Except that dunce is usually me.
How often do I tick off the to-dos like a madwoman, oblivious to the multitude of Life Lessons that are right there, free for the learning? And even when I am cognizant of those golden opportunities, I’m too busy thinking about how I will use them in my writing. I’m walking through beautiful Hershey Gardens with my future daughter-in-law, taking endless photos of the flowers and butterflies (for my blog? My newsletter? That piece I’m working on for the spiritual magazine?) “Pix or it didn’t happen”? But it did happen, and I didn’t allow myself to just relax and experience it. I don’t trust that the learnings will sink in without my ultra-efforts to capture them for posterity. And, parenthetically, will I ever again look at most of the zillions of iPhone pictures I’ve taken? Will my survivors save them, or will they (much likelier) dump them all?

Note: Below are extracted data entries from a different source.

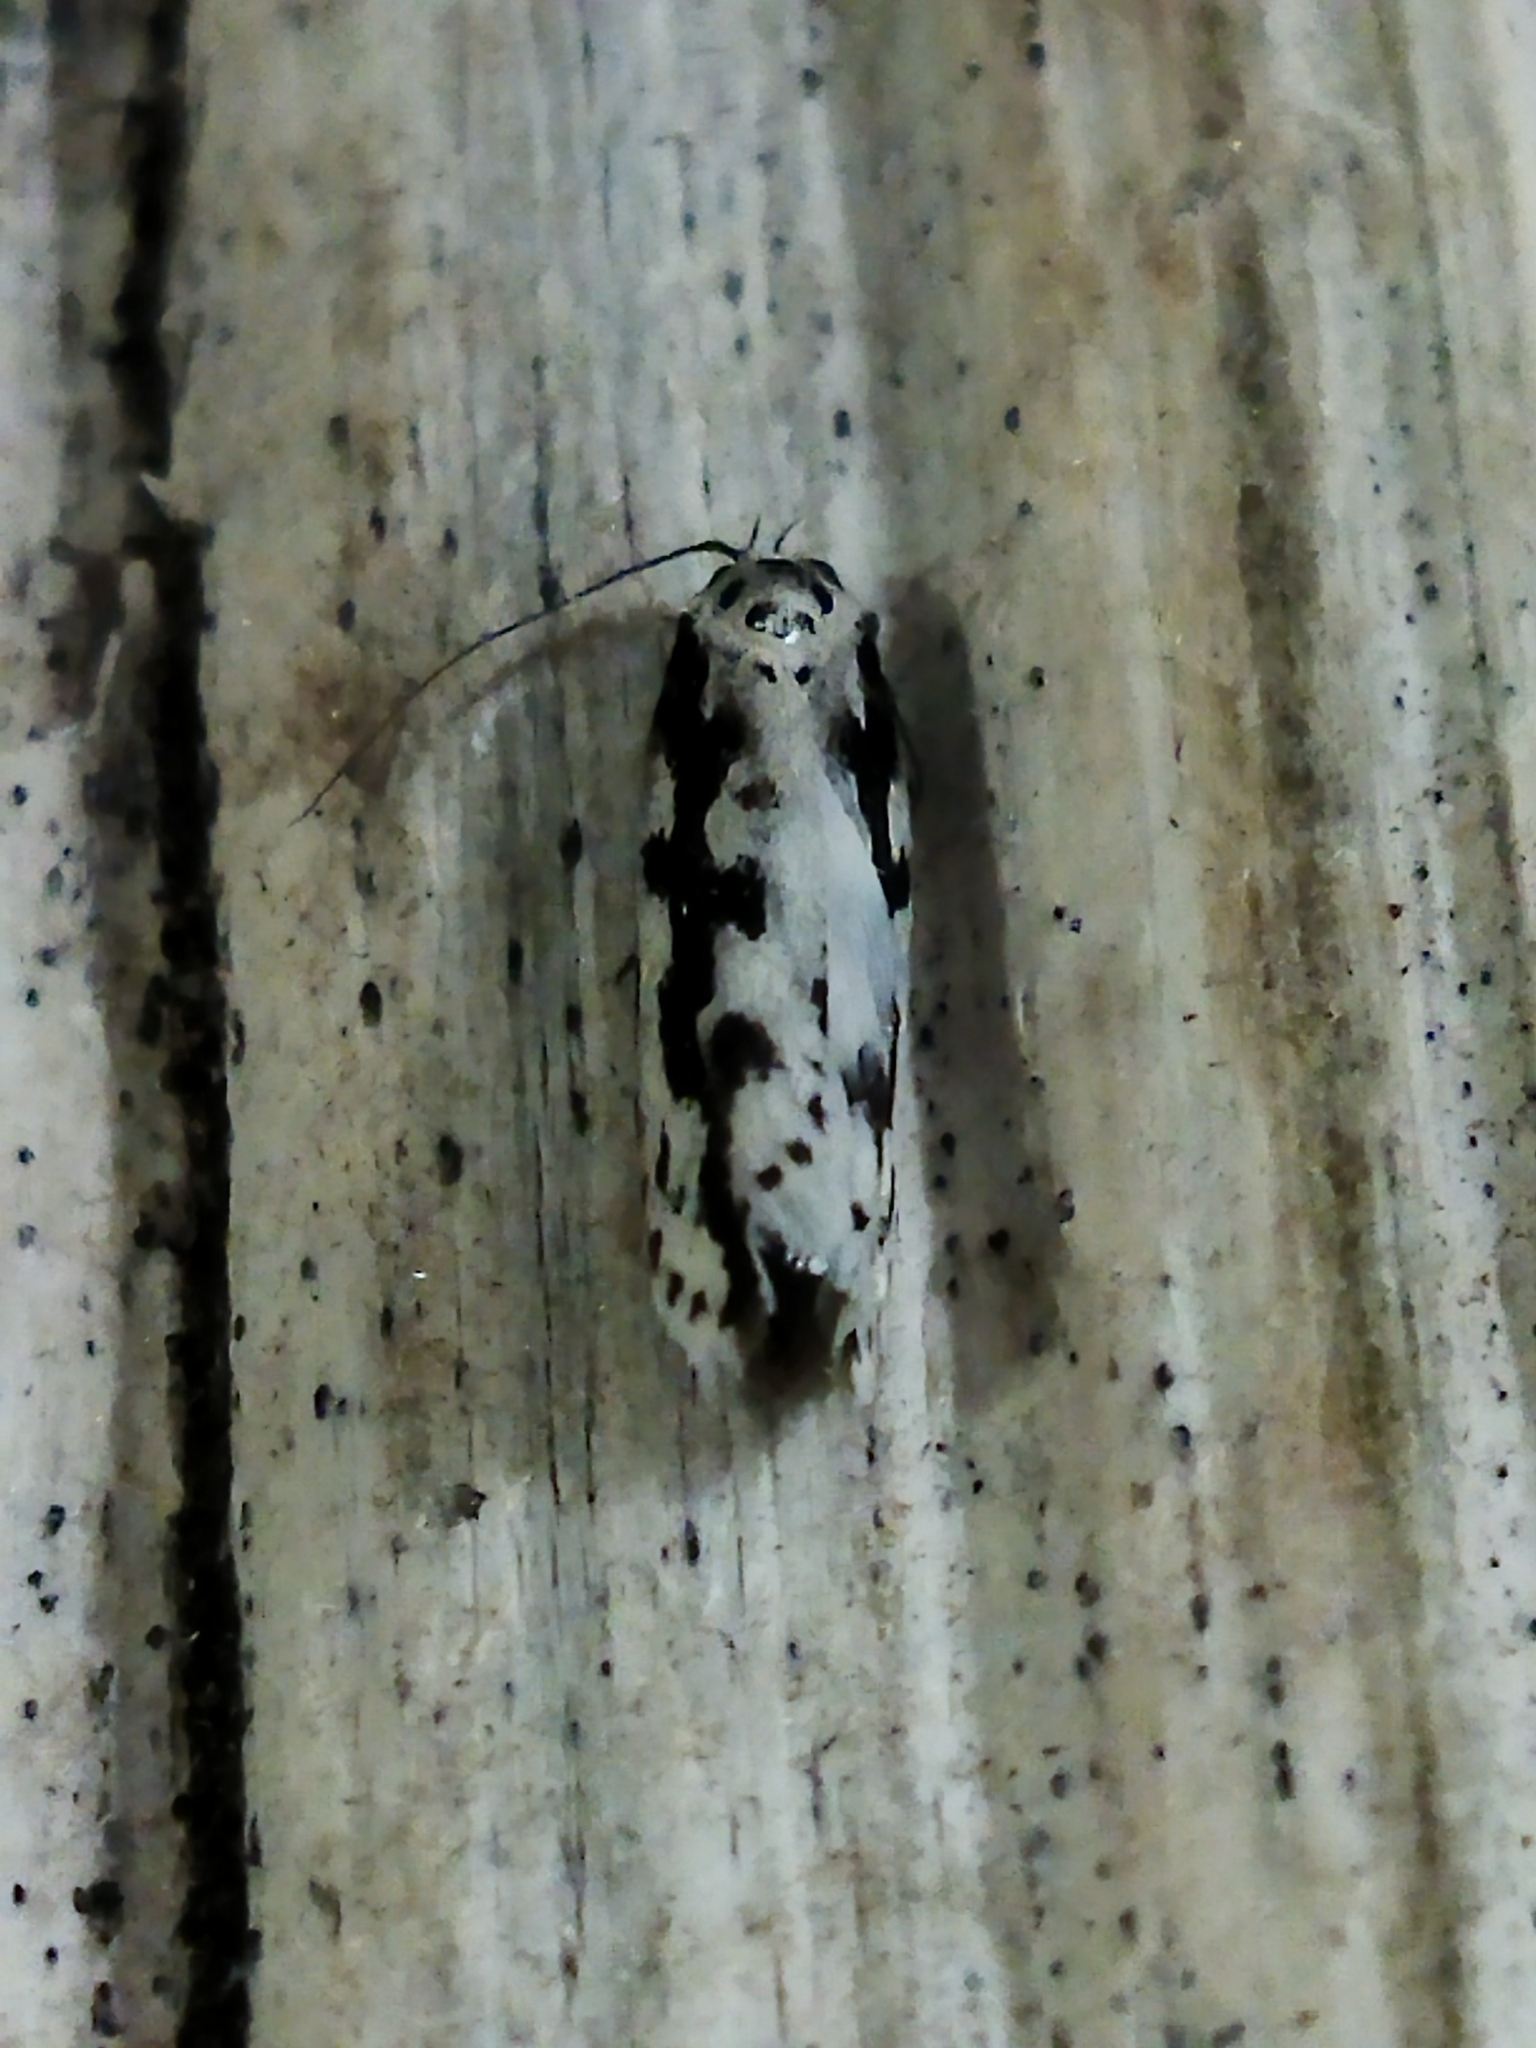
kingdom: Animalia
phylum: Arthropoda
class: Insecta
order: Lepidoptera
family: Ethmiidae
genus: Ethmia
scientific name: Ethmia fumidella
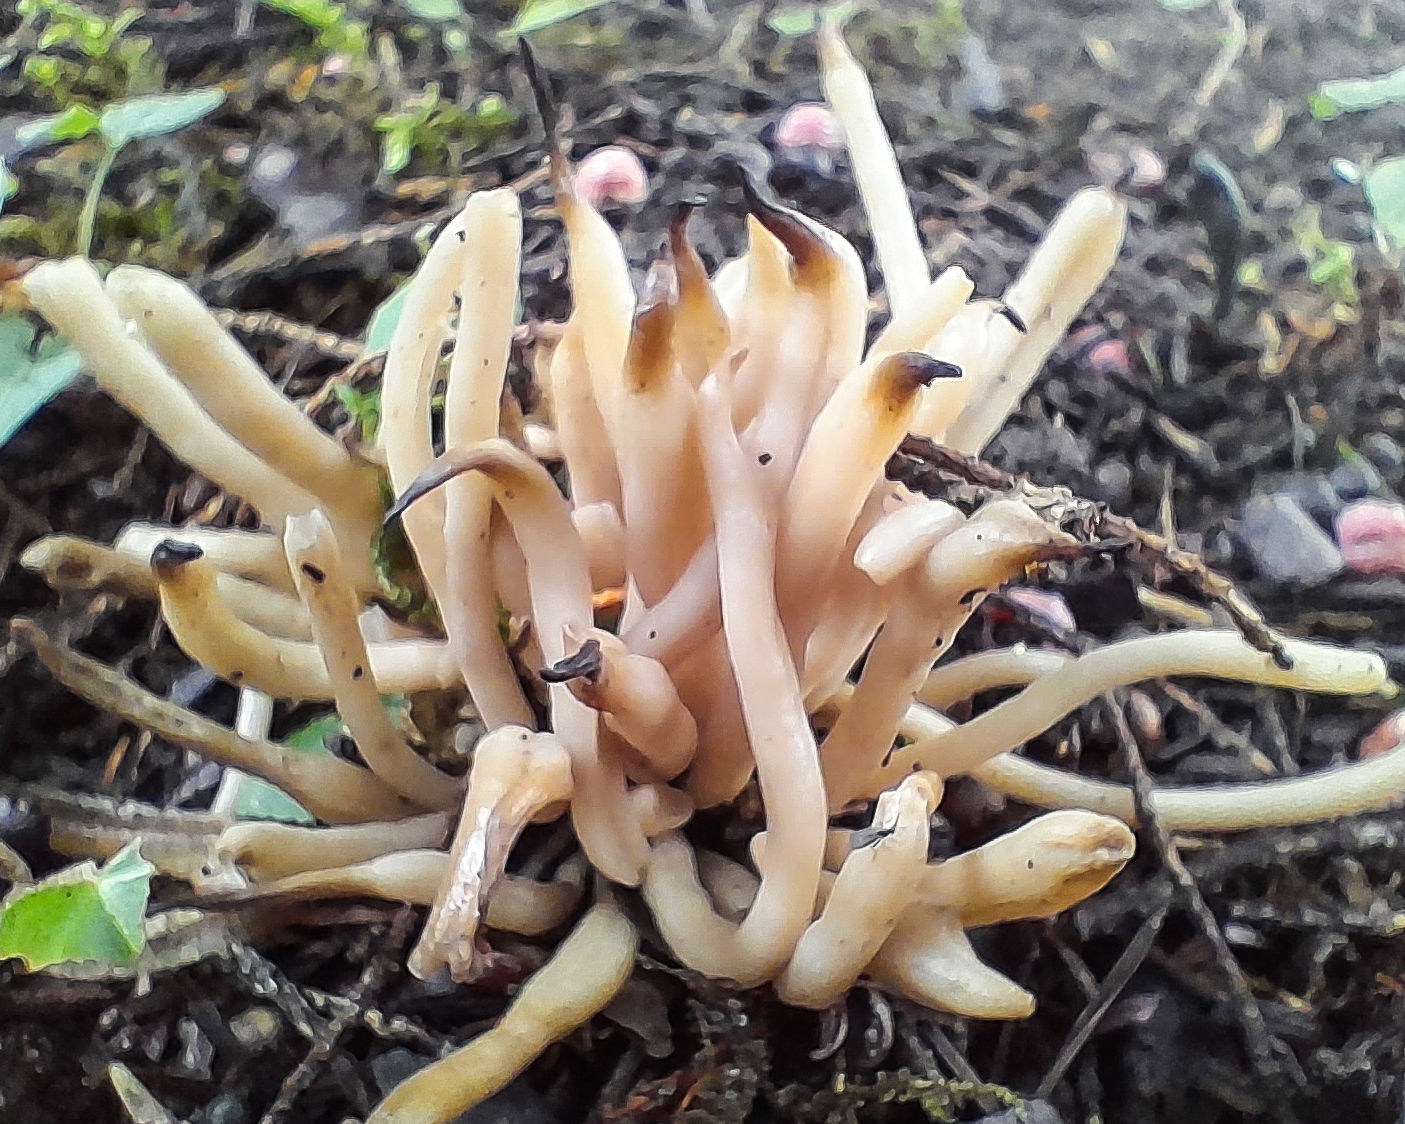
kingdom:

Clearly, I need to change my focus (and not camera focus either). As I write this, it is very early Sunday morning. I am alone in Patrick and Ashlyn’s kitchen. Out the window, there is an awesome cloud formation in the shape of a big fish, its “scales” tinged with sunrise light. Those well-known Sunday Scaries have not yet arrived. The challenges of the week ahead are still a comfortable distance away. Can I jettison all those to-dos for once, and replace them with thank yous?
On this journey we undertake together, we'll all get there eventually, right? I sip my cup of coffee, savoring this brand new day. And I pray, right now, that I’m not too late for the gratitude meeting that is my life.